## REQUIRED WORK
Produce a verbatim transcription of the entries, with all pictures omitted.

## MATERIAL PROVIDED
* * * * * * *
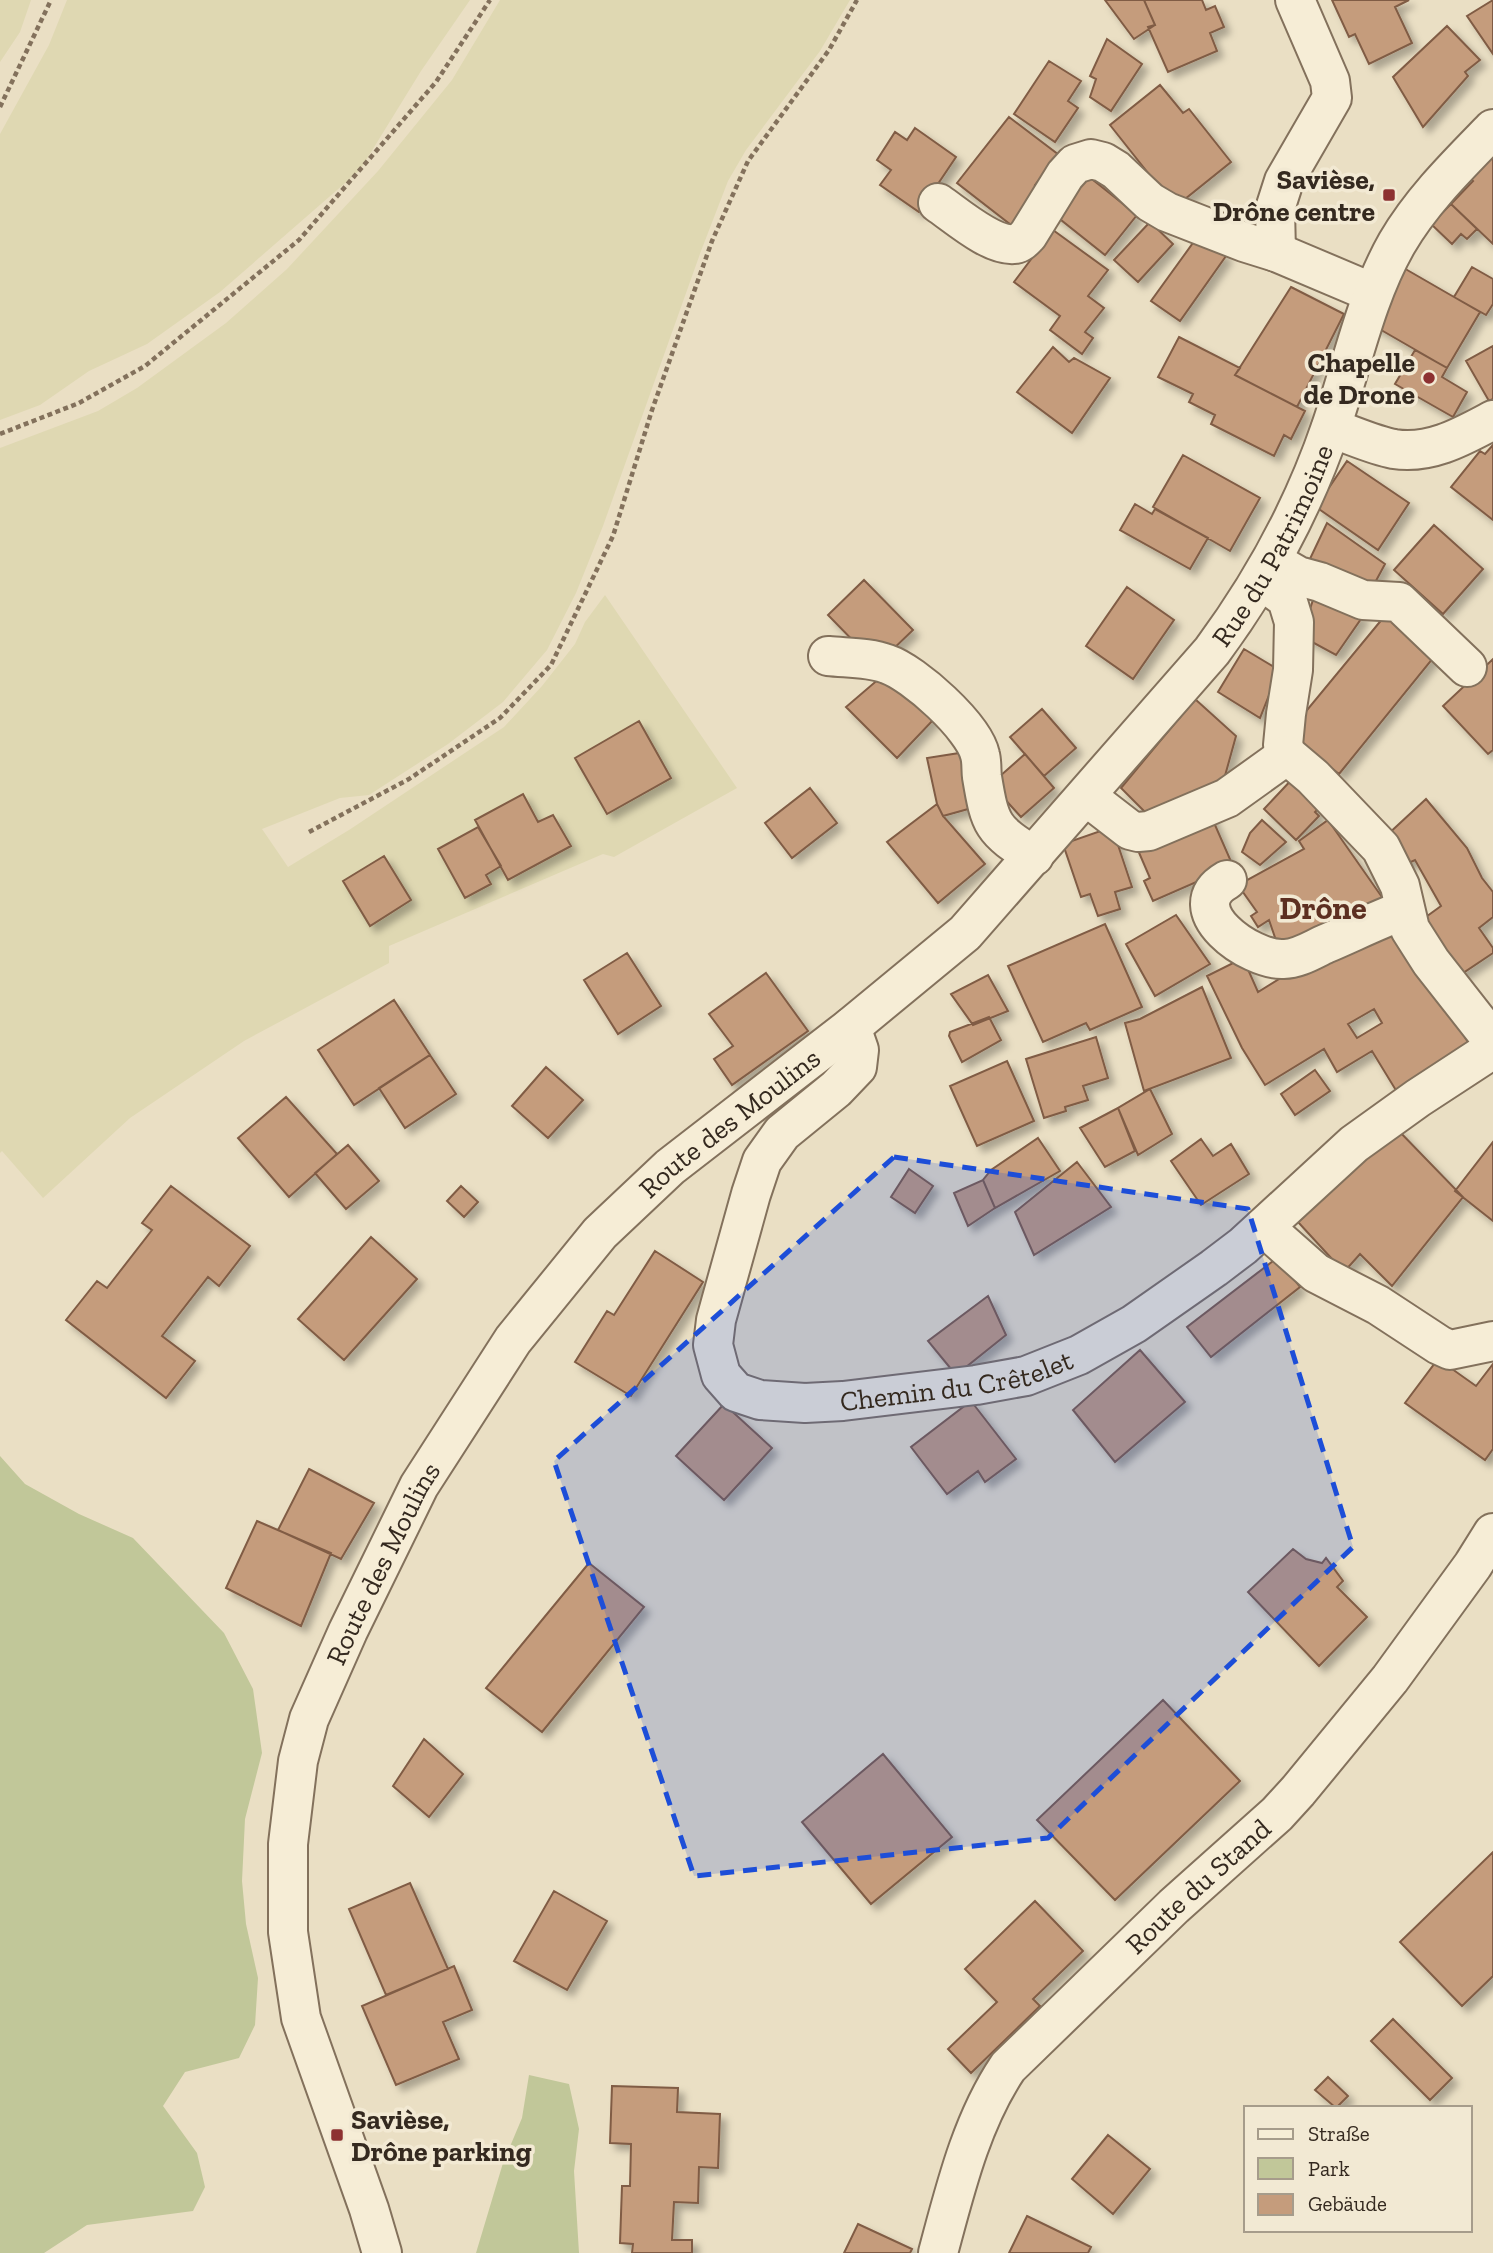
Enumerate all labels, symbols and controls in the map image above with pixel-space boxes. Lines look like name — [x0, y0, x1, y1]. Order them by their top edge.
place label: Savièse, Drône centre — [1213, 163, 1375, 228]
marker: Savièse, Drône centre — [1381, 187, 1397, 203]
place label: Chapelle de Drone — [1304, 346, 1415, 411]
marker: Chapelle de Drone — [1421, 370, 1437, 386]
street label: Rue du Patrimoine — [1204, 440, 1340, 653]
district label: Drône — [1279, 889, 1367, 927]
street label: Route des Moulins — [632, 1041, 826, 1204]
street label: Chemin du Crêtelet — [838, 1343, 1078, 1418]
street label: Route des Moulins — [319, 1456, 447, 1670]
street label: Route du Stand — [1119, 1811, 1277, 1961]
place label: Savièse, Drône parking — [351, 2103, 532, 2168]
legend — [1244, 2106, 1472, 2232]
text: Straße — [1308, 2121, 1370, 2146]
marker: Savièse, Drône parking — [329, 2127, 345, 2143]
text: Park — [1308, 2156, 1350, 2181]
text: Gebäude — [1308, 2191, 1387, 2216]

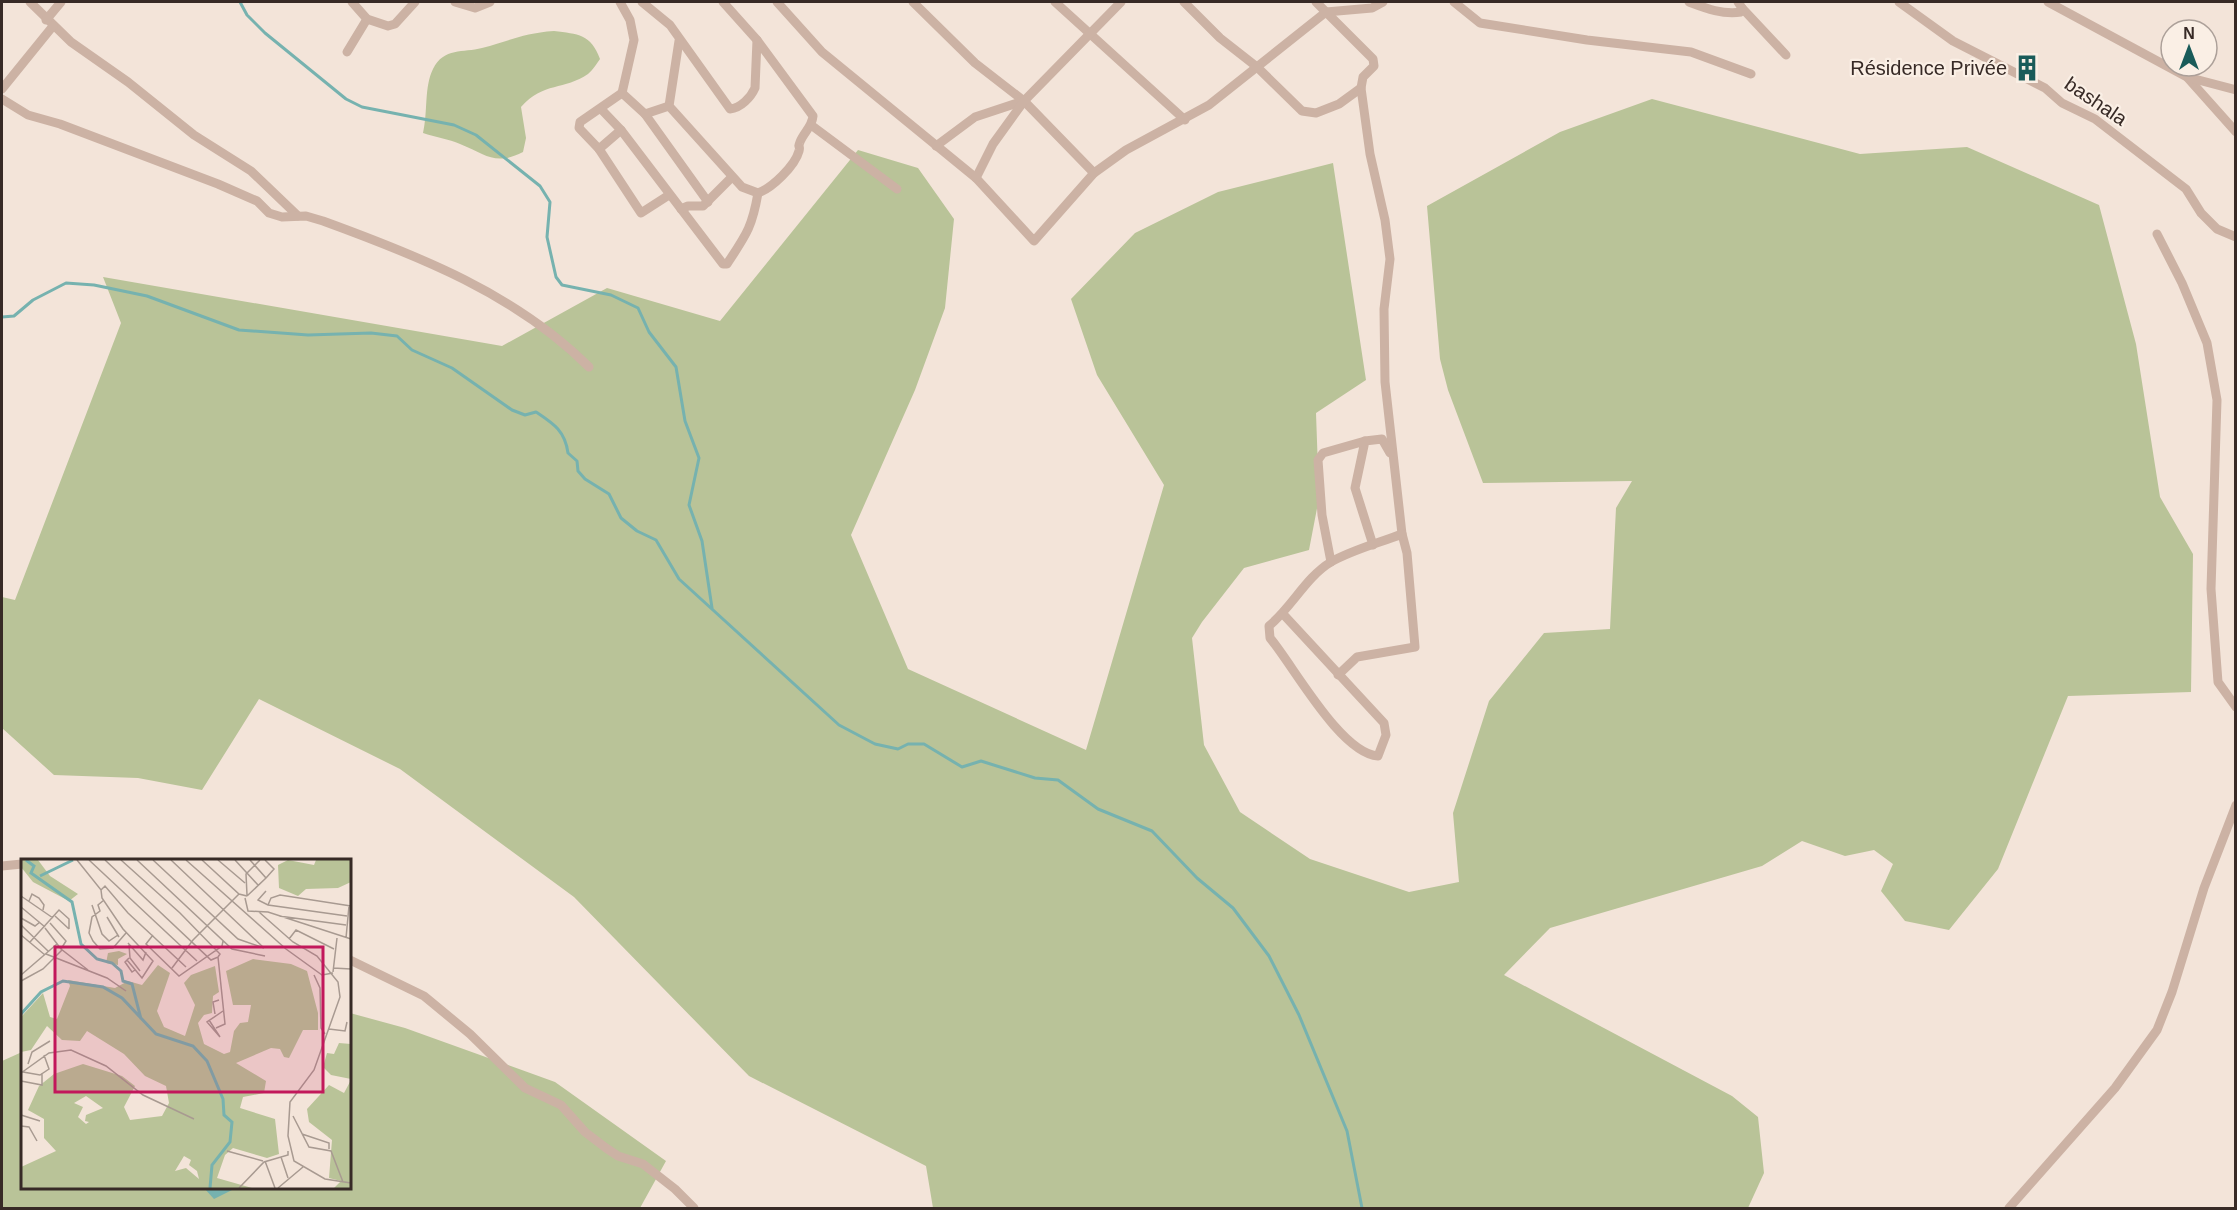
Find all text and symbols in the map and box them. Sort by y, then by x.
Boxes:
north arrow [2159,18,2219,78]
text: N [2183,25,2195,42]
building icon: Résidence Privée [2012,53,2042,83]
place label: Résidence Privée [1850,57,2007,79]
street label: bashala [2061,72,2132,130]
inset map [21,859,351,1189]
* * * * * * *
## RESPONSE BOX
Enumerate all labels, symbols and controls in the map image above with pixel-space boxes. Lines look like name — [x0, y0, x1, y1]. Order them by their top edge.
place label: Savièse, Drône centre — [1213, 163, 1375, 228]
marker: Savièse, Drône centre — [1381, 187, 1397, 203]
place label: Chapelle de Drone — [1304, 346, 1415, 411]
marker: Chapelle de Drone — [1421, 370, 1437, 386]
street label: Rue du Patrimoine — [1204, 440, 1340, 653]
district label: Drône — [1279, 889, 1367, 927]
street label: Route des Moulins — [632, 1041, 826, 1204]
street label: Chemin du Crêtelet — [838, 1343, 1078, 1418]
street label: Route des Moulins — [319, 1456, 447, 1670]
street label: Route du Stand — [1119, 1811, 1277, 1961]
place label: Savièse, Drône parking — [351, 2103, 532, 2168]
legend — [1244, 2106, 1472, 2232]
text: Straße — [1308, 2121, 1370, 2146]
marker: Savièse, Drône parking — [329, 2127, 345, 2143]
text: Park — [1308, 2156, 1350, 2181]
text: Gebäude — [1308, 2191, 1387, 2216]

Find all text and symbols in the map and box them. Sort by y, then by x.
Boxes:
north arrow [2159,18,2219,78]
text: N [2183,25,2195,42]
building icon: Résidence Privée [2012,53,2042,83]
place label: Résidence Privée [1850,57,2007,79]
street label: bashala [2061,72,2132,130]
inset map [21,859,351,1189]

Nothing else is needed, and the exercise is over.